Machine Learning for Engineers - Osvaldo Simeone - Book

This is my most recently read book in my. I find it has a very, well-done, methodological introduction to ML. It is a bit more big picture of the algorithms and how they are all related to Bayesian principles. This one surprised me but I find that I personally think very similar to how the work was presented so this has become a new favourite of mine.

Probabilistic Numerics: Computation as Machine Learning - Hennig et al. - Book | Website | Code

This is a new an emerging field of machine learning where they are interested in using machine learning in the actual numerical algorithms that we use daily. For example, linear algebra, integration, ODEs, optimization, etc. They kind of revist the computations we take for granted and think about how we can improve those methods which will improve everything; including our simpler algorithms. They have a lot of interesting research and I personally believe that this will make a bit impact in how we program.

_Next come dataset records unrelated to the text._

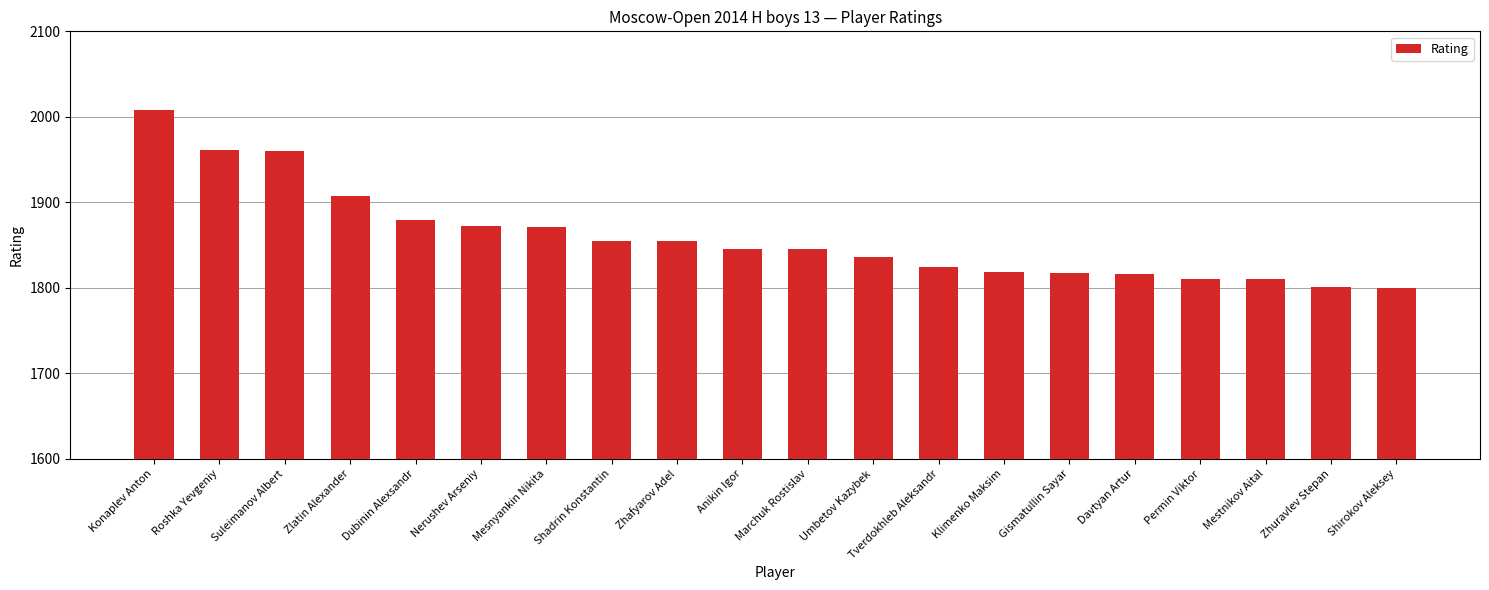

What is the smallest value displayed?

1800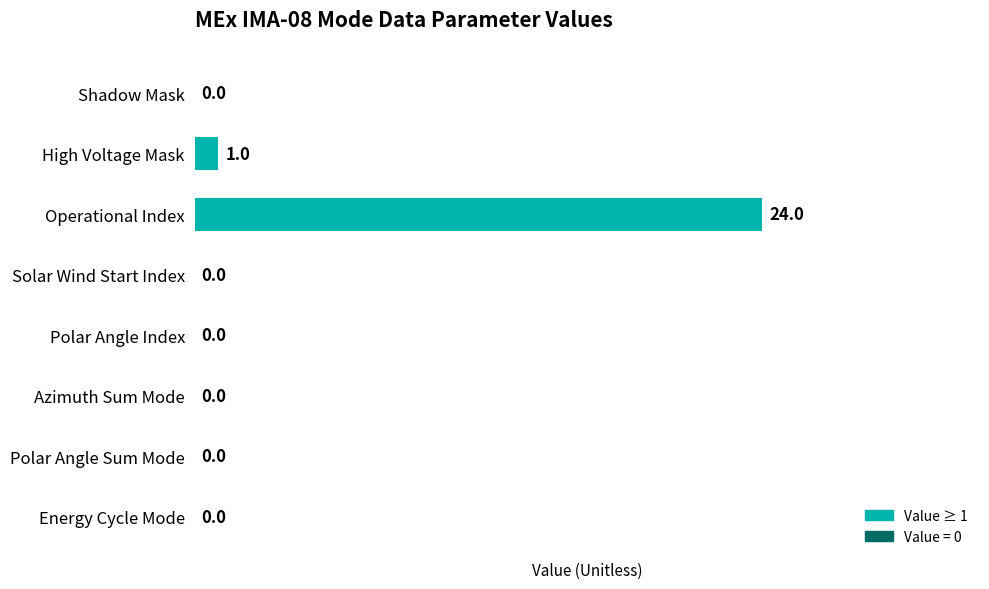

Is it true that the value at Shadow Mask is 0?

True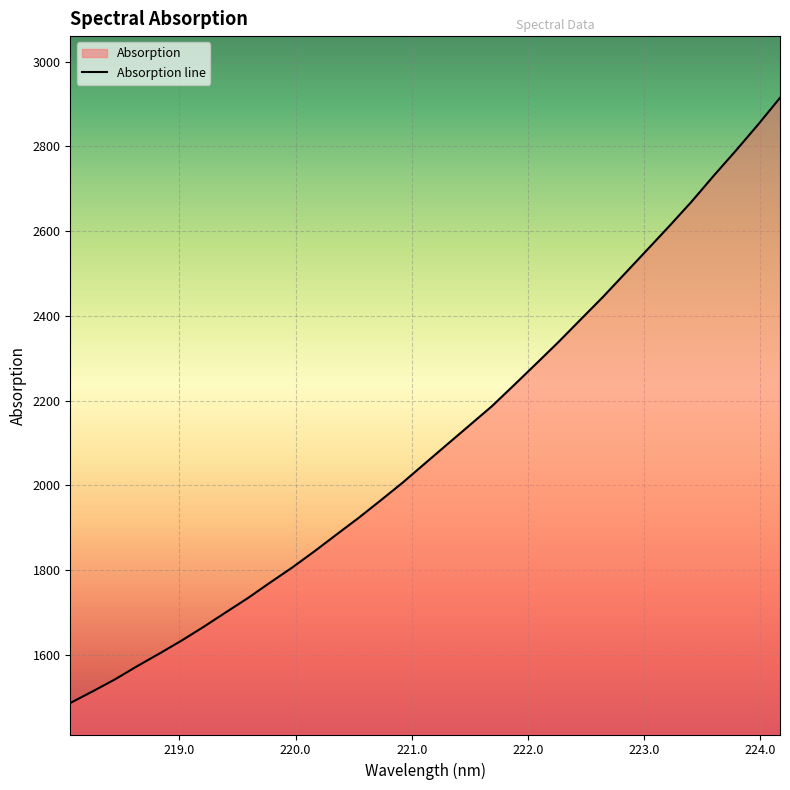

What is the smallest value displayed?

1486.3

The scientific machine learning community should pay close attention to their work. They have a great course - Numerics of Machine Learning which goes into even more detail about some of the SOTA research in this area. Their other probabilistic machine learning course was also excellent.


Machine Learning Operations (MLOps)

In research, we mostly work on problems that demonstrate ML usefulness in a geoscience task. But once we have you the model, how can one use it and maintain its performance. I think it’s important to get an overview of the ML model lifecycle from idea inception, to model prototype, to deployment. Even if you never do deployment, I think it’s good to have an understanding of that portion of the ML life cycle.

Made with ML - Online Tutorials

This gives a great overview of the MLOps world from start to finish. Everything is organized very well so we can take each piece individually. This is a great reference for me when I am thinking about the full ML life cycle.

Continuous Machine Learning - DTU - Webpage with Code

This is an excellent course from DTU which takes you step by step through the process of building an ML model and putting it in deployment. I also really enjoyed this course.